What the task asks: Look through the data below and work out how many lines hold "additional"; state only the number.

Data for review:
Start of Block
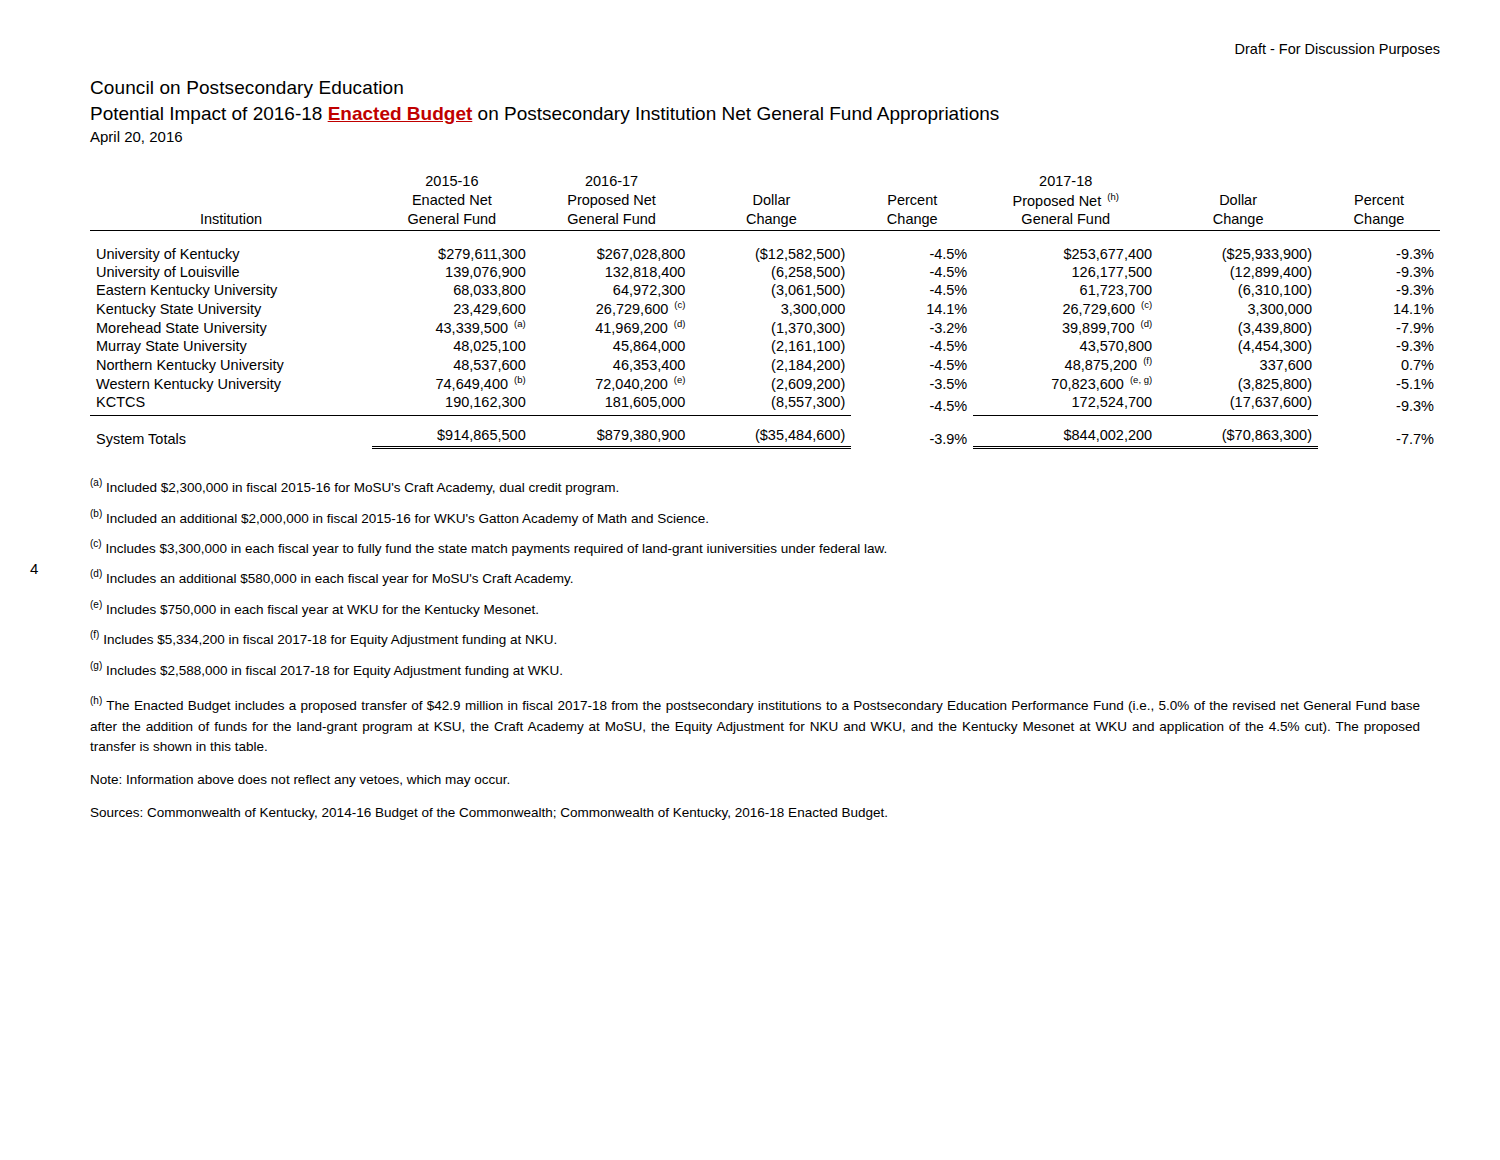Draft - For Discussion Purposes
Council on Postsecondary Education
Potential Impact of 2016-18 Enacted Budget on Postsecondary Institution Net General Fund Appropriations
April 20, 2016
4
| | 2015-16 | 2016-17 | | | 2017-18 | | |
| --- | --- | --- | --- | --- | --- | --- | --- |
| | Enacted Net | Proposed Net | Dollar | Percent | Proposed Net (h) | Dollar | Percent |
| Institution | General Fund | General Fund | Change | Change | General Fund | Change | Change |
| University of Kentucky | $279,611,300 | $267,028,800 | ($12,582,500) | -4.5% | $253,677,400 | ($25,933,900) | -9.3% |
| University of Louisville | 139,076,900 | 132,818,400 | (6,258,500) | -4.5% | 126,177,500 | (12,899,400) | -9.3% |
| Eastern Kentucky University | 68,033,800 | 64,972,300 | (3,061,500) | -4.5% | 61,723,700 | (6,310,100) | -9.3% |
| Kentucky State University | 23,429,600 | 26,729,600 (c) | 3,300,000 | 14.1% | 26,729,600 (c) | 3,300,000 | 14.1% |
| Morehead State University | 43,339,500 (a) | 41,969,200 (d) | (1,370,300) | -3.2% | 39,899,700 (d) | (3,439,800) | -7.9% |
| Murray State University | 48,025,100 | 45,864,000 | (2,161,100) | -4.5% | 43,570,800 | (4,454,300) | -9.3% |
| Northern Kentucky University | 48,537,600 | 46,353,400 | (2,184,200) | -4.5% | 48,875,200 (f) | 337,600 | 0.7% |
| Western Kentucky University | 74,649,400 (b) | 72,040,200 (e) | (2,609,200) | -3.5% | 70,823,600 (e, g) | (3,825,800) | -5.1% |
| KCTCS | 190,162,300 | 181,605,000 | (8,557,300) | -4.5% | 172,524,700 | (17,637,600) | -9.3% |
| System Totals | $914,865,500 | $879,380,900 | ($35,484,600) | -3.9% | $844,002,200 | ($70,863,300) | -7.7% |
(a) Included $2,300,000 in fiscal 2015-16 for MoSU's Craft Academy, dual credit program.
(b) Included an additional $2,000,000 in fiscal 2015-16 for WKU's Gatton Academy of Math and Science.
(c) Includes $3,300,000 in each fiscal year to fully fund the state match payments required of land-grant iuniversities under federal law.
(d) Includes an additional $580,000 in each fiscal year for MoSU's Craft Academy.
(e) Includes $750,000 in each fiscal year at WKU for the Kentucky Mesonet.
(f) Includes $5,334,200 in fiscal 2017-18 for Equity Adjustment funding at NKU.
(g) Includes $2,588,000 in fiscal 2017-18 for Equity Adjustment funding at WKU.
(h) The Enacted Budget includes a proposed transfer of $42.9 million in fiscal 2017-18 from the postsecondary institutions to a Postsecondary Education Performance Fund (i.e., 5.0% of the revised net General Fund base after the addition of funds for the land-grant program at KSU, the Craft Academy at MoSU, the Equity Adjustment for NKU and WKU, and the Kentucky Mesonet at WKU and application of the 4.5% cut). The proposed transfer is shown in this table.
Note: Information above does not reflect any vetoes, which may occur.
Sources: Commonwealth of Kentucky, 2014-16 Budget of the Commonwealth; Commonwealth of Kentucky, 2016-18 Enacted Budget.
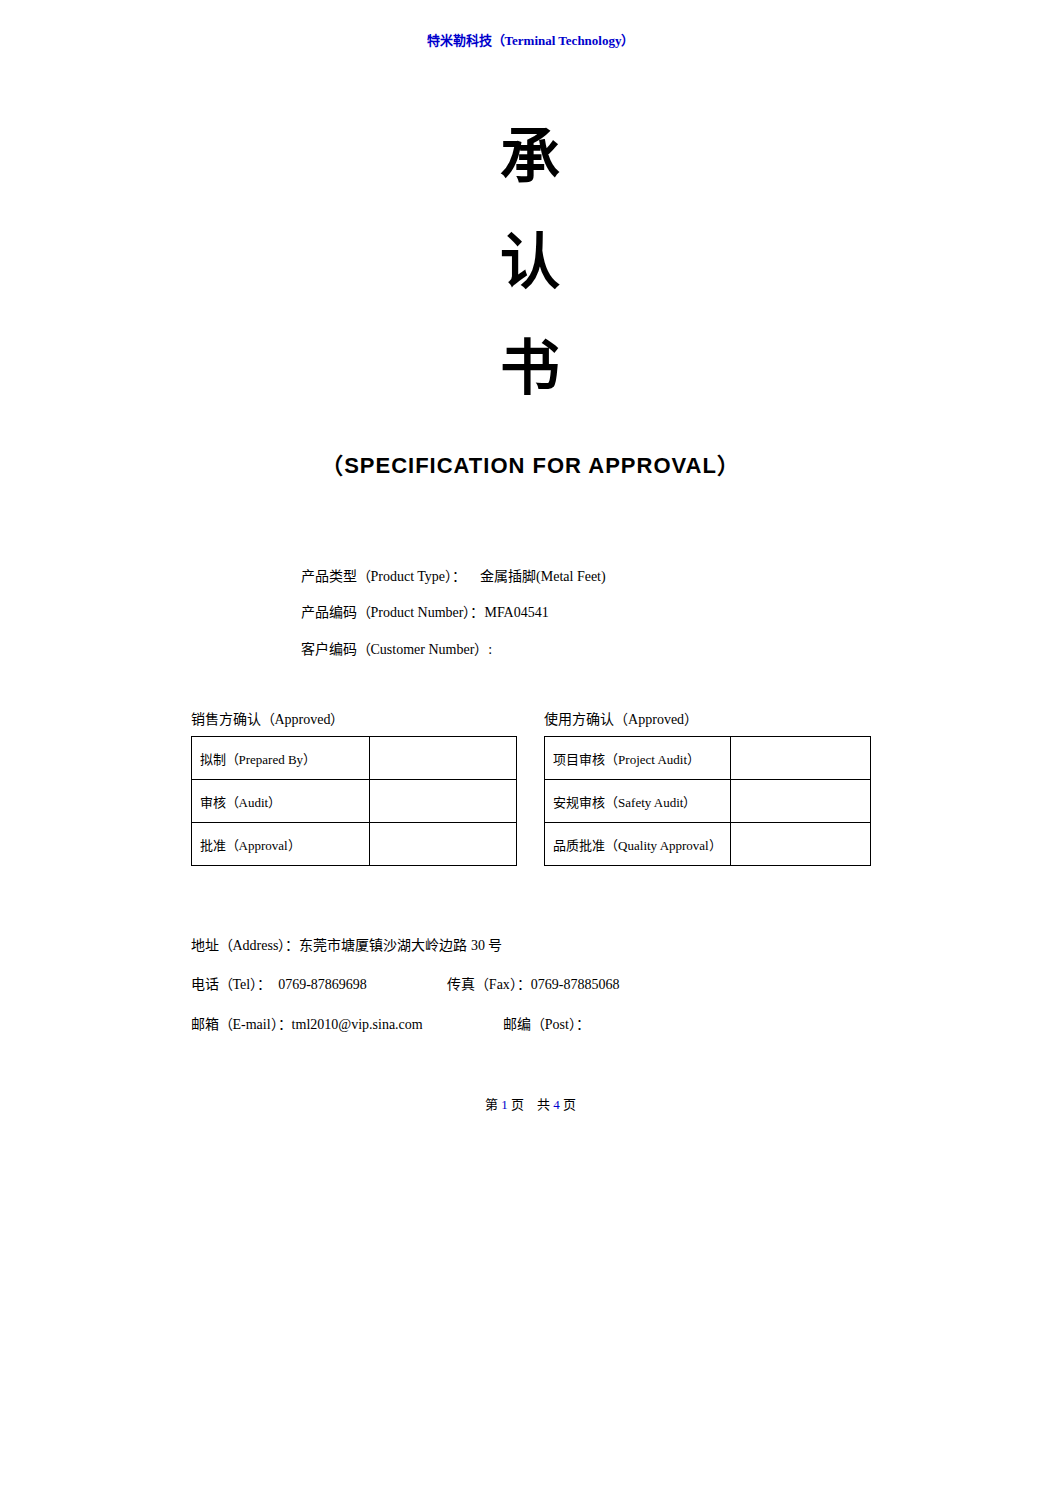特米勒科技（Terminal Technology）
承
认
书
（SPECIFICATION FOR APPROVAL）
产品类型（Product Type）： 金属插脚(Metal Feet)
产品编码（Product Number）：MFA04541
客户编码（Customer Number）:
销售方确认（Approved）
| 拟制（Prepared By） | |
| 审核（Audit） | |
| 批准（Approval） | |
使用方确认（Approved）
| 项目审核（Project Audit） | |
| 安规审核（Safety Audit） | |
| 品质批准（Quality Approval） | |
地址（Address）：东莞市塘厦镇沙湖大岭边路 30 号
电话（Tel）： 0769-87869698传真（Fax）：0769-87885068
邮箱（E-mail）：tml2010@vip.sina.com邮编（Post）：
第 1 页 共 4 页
End of Block
Expected answer: 2